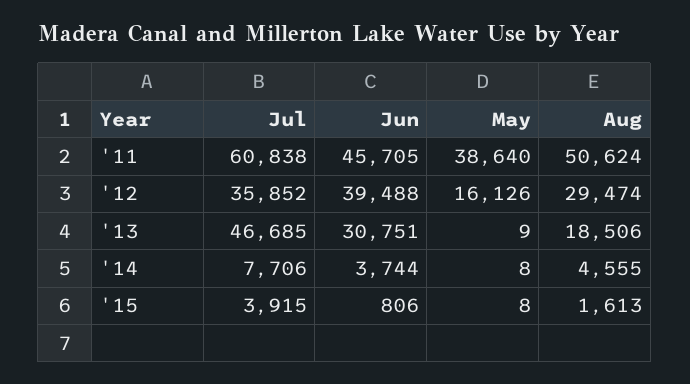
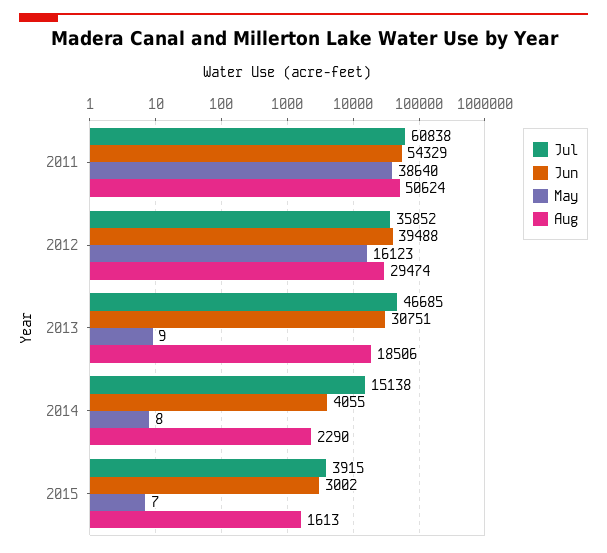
  {
    "Jul": {
      "'11": 60838,
      "'12": 35852,
      "'13": 46685,
-     "'14": 7706,
+     "'14": 15138,
      "'15": 3915
    },
    "Jun": {
-     "'11": 45705,
+     "'11": 54329,
      "'12": 39488,
      "'13": 30751,
-     "'14": 3744,
+     "'14": 4055,
-     "'15": 806
+     "'15": 3002
    },
    "May": {
      "'11": 38640,
-     "'12": 16126,
+     "'12": 16123,
      "'13": 9,
      "'14": 8,
-     "'15": 8
+     "'15": 7
    },
    "Aug": {
      "'11": 50624,
      "'12": 29474,
      "'13": 18506,
-     "'14": 4555,
+     "'14": 2290,
      "'15": 1613
    }
  }

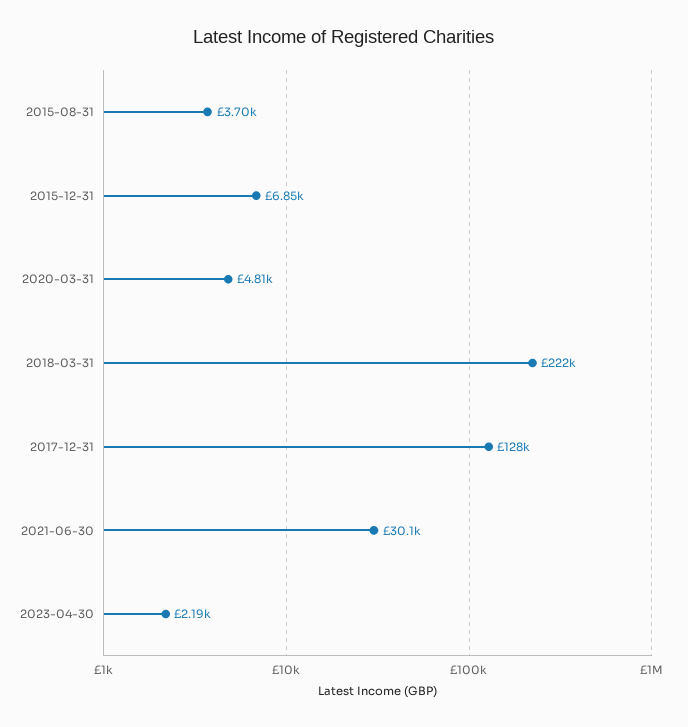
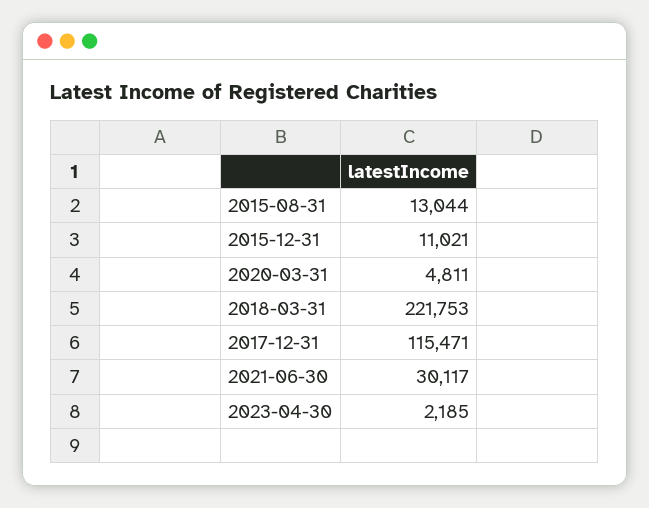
  {
-   "2015-08-31": 3700,
+   "2015-08-31": 13044,
-   "2015-12-31": 6850,
+   "2015-12-31": 11021,
    "2020-03-31": 4811,
    "2018-03-31": 221753,
-   "2017-12-31": 128000,
+   "2017-12-31": 115471,
    "2021-06-30": 30117,
    "2023-04-30": 2185
  }

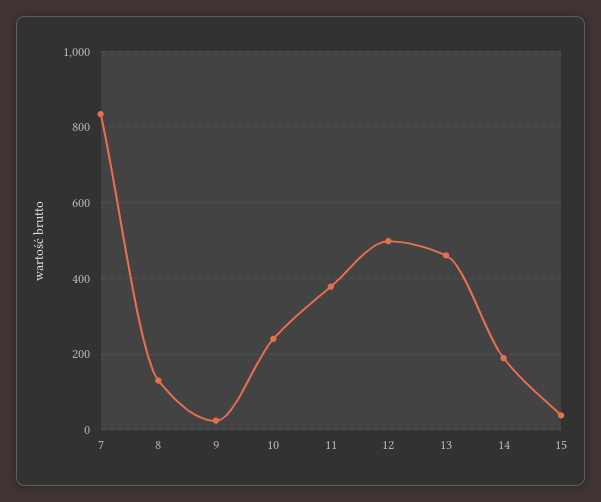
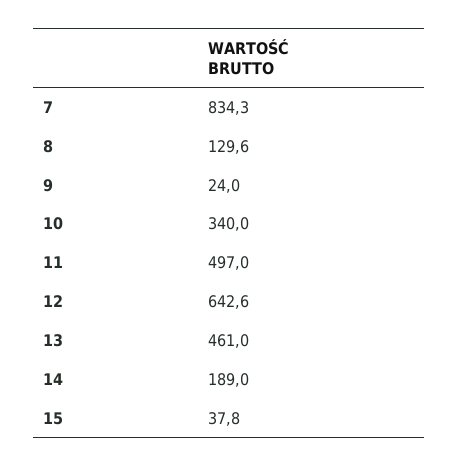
  {
    "7": 834.3,
    "8": 129.6,
    "9": 24,
-   "10": 240,
+   "10": 340,
-   "11": 380,
+   "11": 497,
-   "12": 500,
+   "12": 642.6,
    "13": 461,
    "14": 189,
    "15": 37.8
  }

--------------------------------

What is needed
What you return must match the entries above exactly, apart from the pictures, which are left out.

Answer to this exercise
  {
    "Jul": {
      "'11": 60838,
      "'12": 35852,
      "'13": 46685,
-     "'14": 7706,
+     "'14": 15138,
      "'15": 3915
    },
    "Jun": {
-     "'11": 45705,
+     "'11": 54329,
      "'12": 39488,
      "'13": 30751,
-     "'14": 3744,
+     "'14": 4055,
-     "'15": 806
+     "'15": 3002
    },
    "May": {
      "'11": 38640,
-     "'12": 16126,
+     "'12": 16123,
      "'13": 9,
      "'14": 8,
-     "'15": 8
+     "'15": 7
    },
    "Aug": {
      "'11": 50624,
      "'12": 29474,
      "'13": 18506,
-     "'14": 4555,
+     "'14": 2290,
      "'15": 1613
    }
  }

  {
-   "2015-08-31": 3700,
+   "2015-08-31": 13044,
-   "2015-12-31": 6850,
+   "2015-12-31": 11021,
    "2020-03-31": 4811,
    "2018-03-31": 221753,
-   "2017-12-31": 128000,
+   "2017-12-31": 115471,
    "2021-06-30": 30117,
    "2023-04-30": 2185
  }

  {
    "7": 834.3,
    "8": 129.6,
    "9": 24,
-   "10": 240,
+   "10": 340,
-   "11": 380,
+   "11": 497,
-   "12": 500,
+   "12": 642.6,
    "13": 461,
    "14": 189,
    "15": 37.8
  }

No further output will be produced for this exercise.